From the first line to the last, print the material exactly, skipping the pictures.

** Materials provided follows **

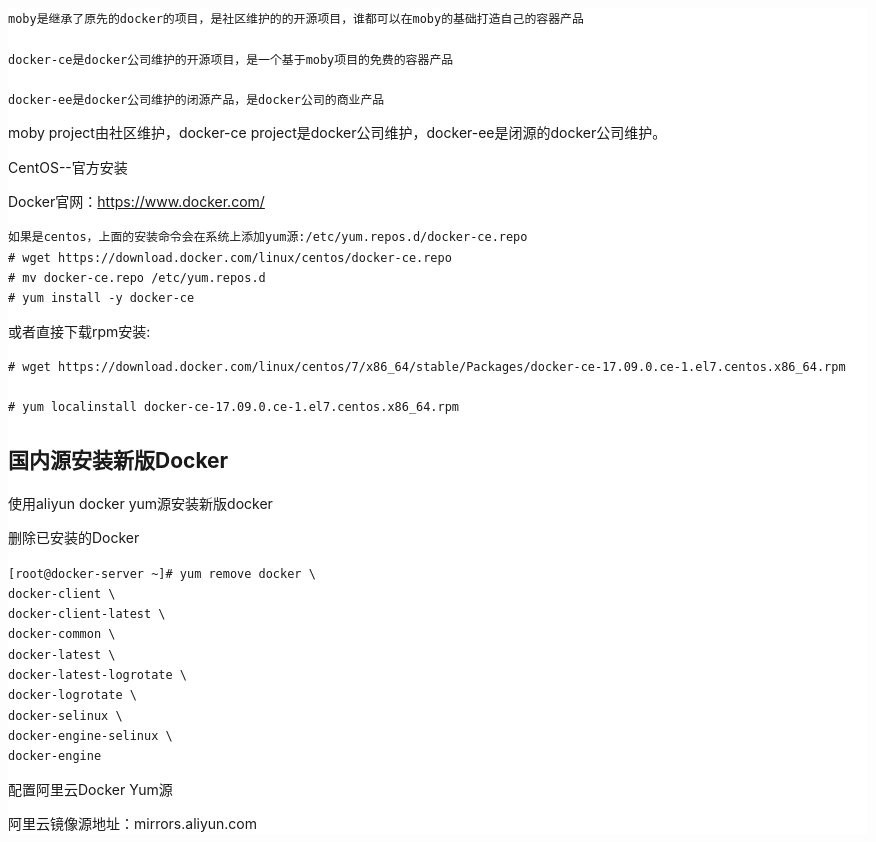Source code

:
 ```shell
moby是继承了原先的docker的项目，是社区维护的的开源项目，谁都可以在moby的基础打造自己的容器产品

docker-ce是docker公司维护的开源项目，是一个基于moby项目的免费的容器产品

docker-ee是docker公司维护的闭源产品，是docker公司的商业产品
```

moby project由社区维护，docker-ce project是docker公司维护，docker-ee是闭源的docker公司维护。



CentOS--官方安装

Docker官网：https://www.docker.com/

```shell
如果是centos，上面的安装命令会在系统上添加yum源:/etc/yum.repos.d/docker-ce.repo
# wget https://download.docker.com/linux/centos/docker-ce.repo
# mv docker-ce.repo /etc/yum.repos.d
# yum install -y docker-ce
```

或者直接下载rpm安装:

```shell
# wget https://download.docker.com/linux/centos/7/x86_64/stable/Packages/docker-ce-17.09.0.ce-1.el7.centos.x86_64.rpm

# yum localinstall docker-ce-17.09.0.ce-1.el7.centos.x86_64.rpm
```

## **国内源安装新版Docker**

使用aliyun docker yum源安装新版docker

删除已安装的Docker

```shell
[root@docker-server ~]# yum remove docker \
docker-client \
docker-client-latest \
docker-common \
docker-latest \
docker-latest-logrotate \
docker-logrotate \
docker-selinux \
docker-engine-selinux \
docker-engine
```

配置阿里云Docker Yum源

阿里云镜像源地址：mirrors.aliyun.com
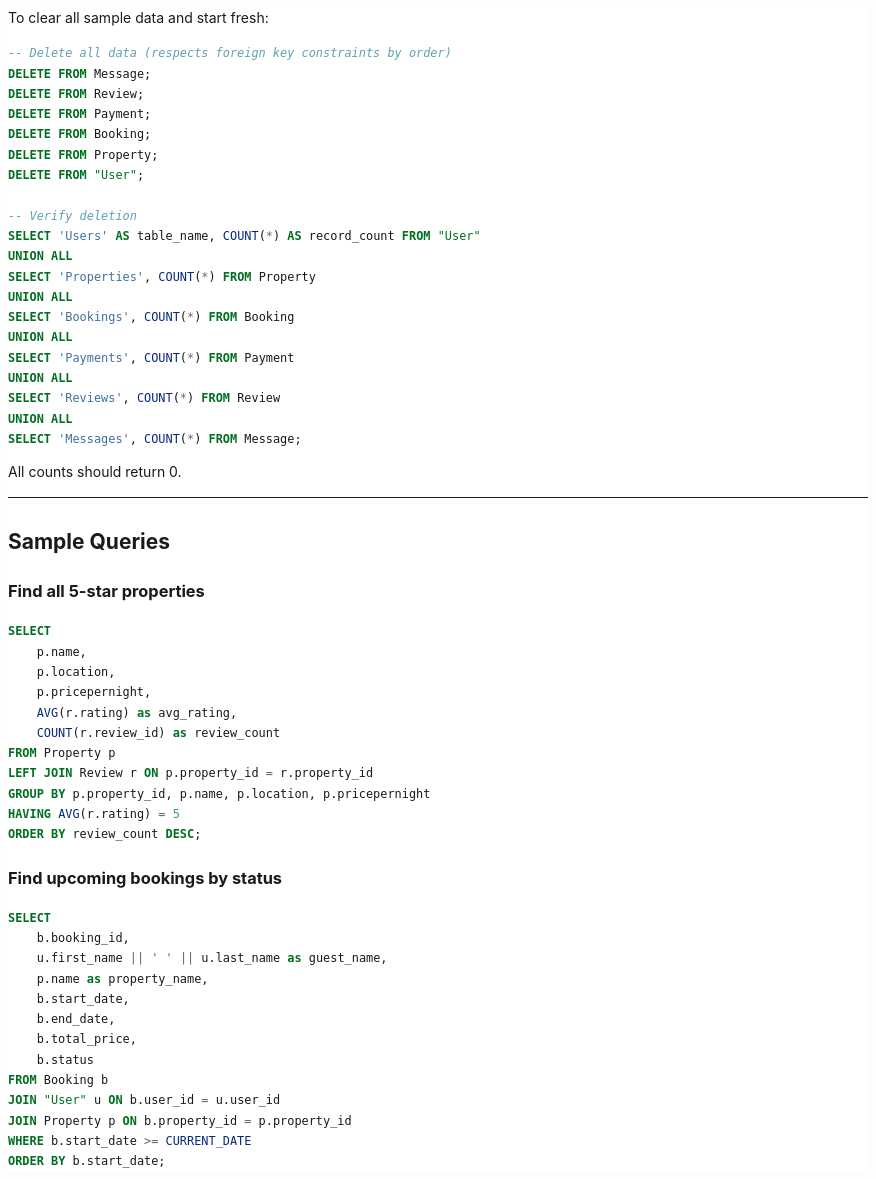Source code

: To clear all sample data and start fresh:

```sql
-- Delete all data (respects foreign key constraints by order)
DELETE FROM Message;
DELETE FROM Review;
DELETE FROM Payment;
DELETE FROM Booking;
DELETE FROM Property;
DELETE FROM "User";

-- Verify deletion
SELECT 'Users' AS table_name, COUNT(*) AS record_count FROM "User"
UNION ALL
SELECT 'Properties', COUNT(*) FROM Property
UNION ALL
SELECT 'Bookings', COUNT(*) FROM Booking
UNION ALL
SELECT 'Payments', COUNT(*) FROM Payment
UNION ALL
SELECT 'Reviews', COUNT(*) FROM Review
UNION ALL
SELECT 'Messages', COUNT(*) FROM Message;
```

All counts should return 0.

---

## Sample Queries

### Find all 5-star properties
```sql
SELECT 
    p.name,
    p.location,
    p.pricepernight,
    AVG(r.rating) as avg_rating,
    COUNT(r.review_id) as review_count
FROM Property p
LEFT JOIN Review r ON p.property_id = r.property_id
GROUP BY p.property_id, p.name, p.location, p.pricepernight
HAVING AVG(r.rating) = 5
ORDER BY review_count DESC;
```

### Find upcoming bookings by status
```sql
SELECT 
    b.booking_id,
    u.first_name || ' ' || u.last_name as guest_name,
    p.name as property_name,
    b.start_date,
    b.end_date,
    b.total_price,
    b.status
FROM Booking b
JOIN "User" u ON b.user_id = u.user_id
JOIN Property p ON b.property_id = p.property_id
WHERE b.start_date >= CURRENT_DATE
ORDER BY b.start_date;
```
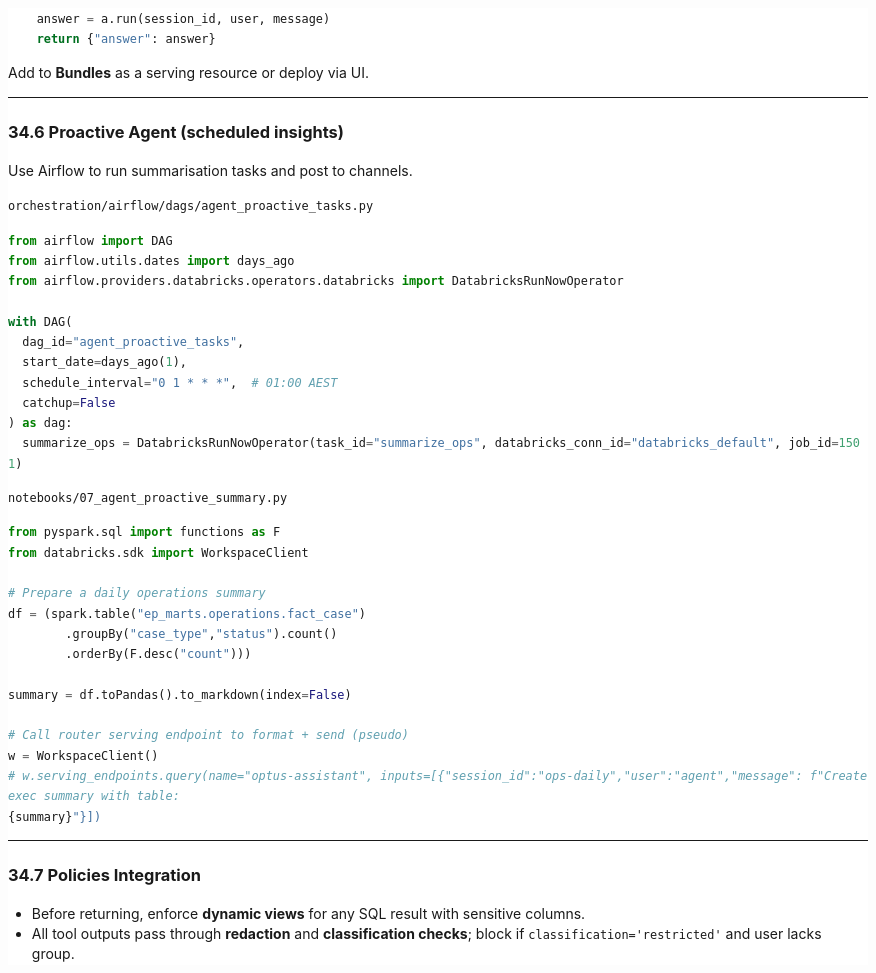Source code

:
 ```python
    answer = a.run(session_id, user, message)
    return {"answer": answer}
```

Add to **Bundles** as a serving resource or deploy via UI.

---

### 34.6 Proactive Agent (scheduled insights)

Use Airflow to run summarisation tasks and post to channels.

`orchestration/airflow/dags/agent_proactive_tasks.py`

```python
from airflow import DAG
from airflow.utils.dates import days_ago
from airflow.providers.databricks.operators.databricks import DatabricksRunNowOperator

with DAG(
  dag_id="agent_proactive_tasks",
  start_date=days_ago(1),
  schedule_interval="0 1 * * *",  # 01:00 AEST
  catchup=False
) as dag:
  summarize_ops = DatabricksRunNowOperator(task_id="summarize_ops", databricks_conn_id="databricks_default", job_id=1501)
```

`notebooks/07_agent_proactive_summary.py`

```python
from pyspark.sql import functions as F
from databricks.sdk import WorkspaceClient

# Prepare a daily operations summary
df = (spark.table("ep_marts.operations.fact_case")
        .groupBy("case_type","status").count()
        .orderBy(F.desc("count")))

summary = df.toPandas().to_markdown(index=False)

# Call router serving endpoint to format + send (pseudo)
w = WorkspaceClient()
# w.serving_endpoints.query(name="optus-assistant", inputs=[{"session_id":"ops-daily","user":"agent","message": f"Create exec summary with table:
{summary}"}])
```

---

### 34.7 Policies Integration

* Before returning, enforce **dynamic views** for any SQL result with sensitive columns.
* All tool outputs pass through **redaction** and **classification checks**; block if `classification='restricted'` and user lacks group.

** End of Materials provided **

Answer to this task
Source code

:
 ```shell
moby是继承了原先的docker的项目，是社区维护的的开源项目，谁都可以在moby的基础打造自己的容器产品

docker-ce是docker公司维护的开源项目，是一个基于moby项目的免费的容器产品

docker-ee是docker公司维护的闭源产品，是docker公司的商业产品
```

moby project由社区维护，docker-ce project是docker公司维护，docker-ee是闭源的docker公司维护。



CentOS--官方安装

Docker官网：https://www.docker.com/

```shell
如果是centos，上面的安装命令会在系统上添加yum源:/etc/yum.repos.d/docker-ce.repo
# wget https://download.docker.com/linux/centos/docker-ce.repo
# mv docker-ce.repo /etc/yum.repos.d
# yum install -y docker-ce
```

或者直接下载rpm安装:

```shell
# wget https://download.docker.com/linux/centos/7/x86_64/stable/Packages/docker-ce-17.09.0.ce-1.el7.centos.x86_64.rpm

# yum localinstall docker-ce-17.09.0.ce-1.el7.centos.x86_64.rpm
```

## **国内源安装新版Docker**

使用aliyun docker yum源安装新版docker

删除已安装的Docker

```shell
[root@docker-server ~]# yum remove docker \
docker-client \
docker-client-latest \
docker-common \
docker-latest \
docker-latest-logrotate \
docker-logrotate \
docker-selinux \
docker-engine-selinux \
docker-engine
```

配置阿里云Docker Yum源

阿里云镜像源地址：mirrors.aliyun.com
Source code

: To clear all sample data and start fresh:

```sql
-- Delete all data (respects foreign key constraints by order)
DELETE FROM Message;
DELETE FROM Review;
DELETE FROM Payment;
DELETE FROM Booking;
DELETE FROM Property;
DELETE FROM "User";

-- Verify deletion
SELECT 'Users' AS table_name, COUNT(*) AS record_count FROM "User"
UNION ALL
SELECT 'Properties', COUNT(*) FROM Property
UNION ALL
SELECT 'Bookings', COUNT(*) FROM Booking
UNION ALL
SELECT 'Payments', COUNT(*) FROM Payment
UNION ALL
SELECT 'Reviews', COUNT(*) FROM Review
UNION ALL
SELECT 'Messages', COUNT(*) FROM Message;
```

All counts should return 0.

---

## Sample Queries

### Find all 5-star properties
```sql
SELECT 
    p.name,
    p.location,
    p.pricepernight,
    AVG(r.rating) as avg_rating,
    COUNT(r.review_id) as review_count
FROM Property p
LEFT JOIN Review r ON p.property_id = r.property_id
GROUP BY p.property_id, p.name, p.location, p.pricepernight
HAVING AVG(r.rating) = 5
ORDER BY review_count DESC;
```

### Find upcoming bookings by status
```sql
SELECT 
    b.booking_id,
    u.first_name || ' ' || u.last_name as guest_name,
    p.name as property_name,
    b.start_date,
    b.end_date,
    b.total_price,
    b.status
FROM Booking b
JOIN "User" u ON b.user_id = u.user_id
JOIN Property p ON b.property_id = p.property_id
WHERE b.start_date >= CURRENT_DATE
ORDER BY b.start_date;
```
Source code

:
 ```python
    answer = a.run(session_id, user, message)
    return {"answer": answer}
```

Add to **Bundles** as a serving resource or deploy via UI.

---

### 34.6 Proactive Agent (scheduled insights)

Use Airflow to run summarisation tasks and post to channels.

`orchestration/airflow/dags/agent_proactive_tasks.py`

```python
from airflow import DAG
from airflow.utils.dates import days_ago
from airflow.providers.databricks.operators.databricks import DatabricksRunNowOperator

with DAG(
  dag_id="agent_proactive_tasks",
  start_date=days_ago(1),
  schedule_interval="0 1 * * *",  # 01:00 AEST
  catchup=False
) as dag:
  summarize_ops = DatabricksRunNowOperator(task_id="summarize_ops", databricks_conn_id="databricks_default", job_id=1501)
```

`notebooks/07_agent_proactive_summary.py`

```python
from pyspark.sql import functions as F
from databricks.sdk import WorkspaceClient

# Prepare a daily operations summary
df = (spark.table("ep_marts.operations.fact_case")
        .groupBy("case_type","status").count()
        .orderBy(F.desc("count")))

summary = df.toPandas().to_markdown(index=False)

# Call router serving endpoint to format + send (pseudo)
w = WorkspaceClient()
# w.serving_endpoints.query(name="optus-assistant", inputs=[{"session_id":"ops-daily","user":"agent","message": f"Create exec summary with table:
{summary}"}])
```

---

### 34.7 Policies Integration

* Before returning, enforce **dynamic views** for any SQL result with sensitive columns.
* All tool outputs pass through **redaction** and **classification checks**; block if `classification='restricted'` and user lacks group.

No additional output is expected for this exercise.